Saints meet Panthers
Published 12:34 am Sunday, December 31, 2006
So the Saints have little to play for in a regular-season finale.
What else is new?
The same franchise that ended a hurricane-disrupted, vagabond 2005 season at 3-13 is now trying to figure out how to carry momentum and sharpness into the playoffs without getting anyone hurt.
It doesn’t help that the Saints (10-5) line up Sunday against the Carolina Panthers (7-8), an NFC South rival looking to avoid a losing season, regardless of whether the results of other games this weekend have ended their faint playoff hopes.
“We’re going in there to give it our best; 8-8 sounds a lot better than 7-9,” Panthers coach John Fox said.
The safest move for rookie coach Sean Payton may be to rest the starters as much as possible. Yet Payton worries about rustiness, given that the Saints will have next weekend off, having clinched the No. 2 playoff seeding in the NFC last weekend and the first-round bye that goes with it.
“I don’t know if there’s a perfect answer,” Payton said. “It might be different for one position than another.”
The Saints’ first loss of the season came at Carolina in Week 4. It was the only divisional loss for New Orleans and one of only two losses on the road, the other coming at Pittsburgh.
If the Saints lose to Carolina again, they will prepare to host their first playoff game since the 2000 season knowing they were a mediocre 4-4 in the rebuilt Louisiana Superdome.
“I don’t think anyone in this locker room sees the game as being meaningless,” standout rookie receiver Marques Colston said. “This is a game we definitely want to go out and win. You obviously want to go into the playoffs with momentum and a high confidence level.”

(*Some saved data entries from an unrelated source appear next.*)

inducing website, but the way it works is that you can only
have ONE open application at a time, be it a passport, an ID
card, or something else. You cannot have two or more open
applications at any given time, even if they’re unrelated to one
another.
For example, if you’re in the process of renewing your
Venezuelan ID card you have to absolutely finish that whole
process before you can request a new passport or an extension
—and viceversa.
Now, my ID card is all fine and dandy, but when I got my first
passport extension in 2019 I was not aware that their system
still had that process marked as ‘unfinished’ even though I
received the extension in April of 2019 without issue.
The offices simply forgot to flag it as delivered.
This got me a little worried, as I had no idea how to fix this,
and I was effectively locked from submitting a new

Colston spoke as he cut off tape wrapped around his right ankle, which he sprained earlier this season. Yet Colston said the fact that he has recently returned to action is more of a reason to play against Carolina. Additional playing time will help him regain the form that had him leading the NFL in yards receiving before he missed nearly three full games, he said.
“Our coaching staff has done a great job making decisions to this point in the season, so that’s in their hands,” Colston said.
Drew Brees, whose league-leading 4,372 yards passing have been a crucial part of the Saints’ resurgence, also struggled with the concept of watching from the sideline while a sellout crowd in the dome looks to kick off New Year’s Eve celebrations by cheering on a Saints victory.
“You want to go out with a win,” Brees said. “You feel good after wins. You feel terrible after losses, no matter if it’s preseason or another time. They still mean something.”
The Panthers expected to have starting quarterback Jake Delhomme back after a three-game absence.
Delhomme, who had ligament damage in his right thumb, returned to practice this week and threw the ball effectively. Carolina lost two of the games he missed during a four-game losing streak that left the Panthers struggling to stay in the NFC wild-card race.
“We’ll see how he handles himself out there, but you can assume he’ll do an outstanding job,” wide receiver Steve Smith said. “It’s always good to have your guy back there and be confident knowing what he can do.”
Regardless of who wins, the Saints will complete a remarkable first regular season back in New Orleans after being displaced by Hurricane Katrina a year earlier. Other than the fact no major storms hit New Orleans this year, the surprising Saints seem to be the best thing to happen to this rebuilding city in 2006. Payton, often speaking about the need for his team to have an inspiring presence during the region’s recovery, doesn’t want to end the year on a sour note. “I told our team that it’s important we finish strong and we certainly have a lot of respect for Carolina,” he said.